Dada esta plenitud de contenido de la palabra Yahvé, se comprende que también más tarde sea invocado Dios con este nombre (Os. 1, 9; Dt 7, 9; Mal. 3, 6; ls. 26, 4); más aún, que Dios mismo diga a su pueblo: «Habréis de saber que yo soy Yahvé, es decir, vuestro fiel Señor, el que os concede ayuda y protección».

b) Él es otro de los nombres de Dios. Esta expresión significa Dios entre los semitas, a excepción de entre los etíopes. Como significación fundamental se puede constatar la siguiente: Jefe, Señor, Director, Fuerte. Esta palabra se emplea para designar tanto a Yahvé, el verdadero Dios, como a los dioses paganos. Cuando designa el Dios verdadero, suele ir acompañada de un suplemento.

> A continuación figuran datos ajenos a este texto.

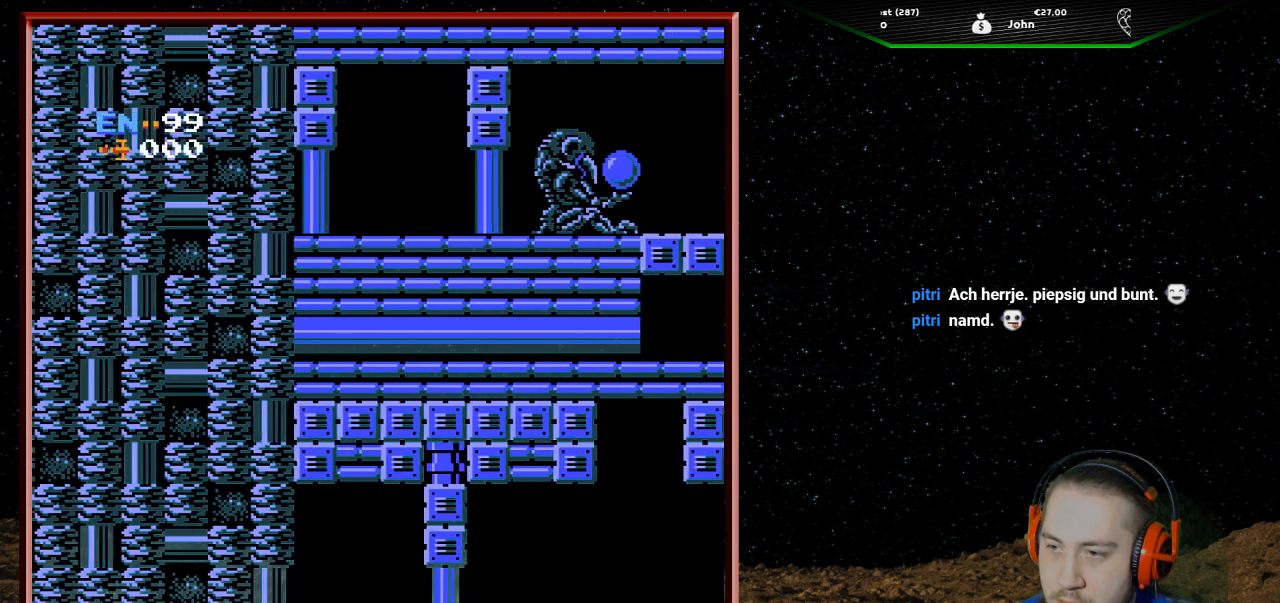
{"buttons": ["DPAD_RIGHT"], "events": [[233, "A", "down"], [300, "A", "up"], [367, "A", "down"], [500, "A", "up"]]}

La expresión Elohim es un pluralis majestaticus, el plural de la plenitud y de la grandeza. Está al servicio de la piedad práctica con su tendencia a rendir homenaje. Sin duda alguna este nombre de Dios significa que Dios es experimentado como Poder infinitamente superior al hombre, como poder que inunda con su majestad la conciencia religiosa total, y es al mismo tiempo un nombre con el cual se designa que Dios existe sin depender en manera alguna del hombre. De ahí se deduce que en este nombre no aparece en primer plano el sentimiento de afinidad con Dios, sino el sentimiento se temblor inspirado por una grandeza trascendente.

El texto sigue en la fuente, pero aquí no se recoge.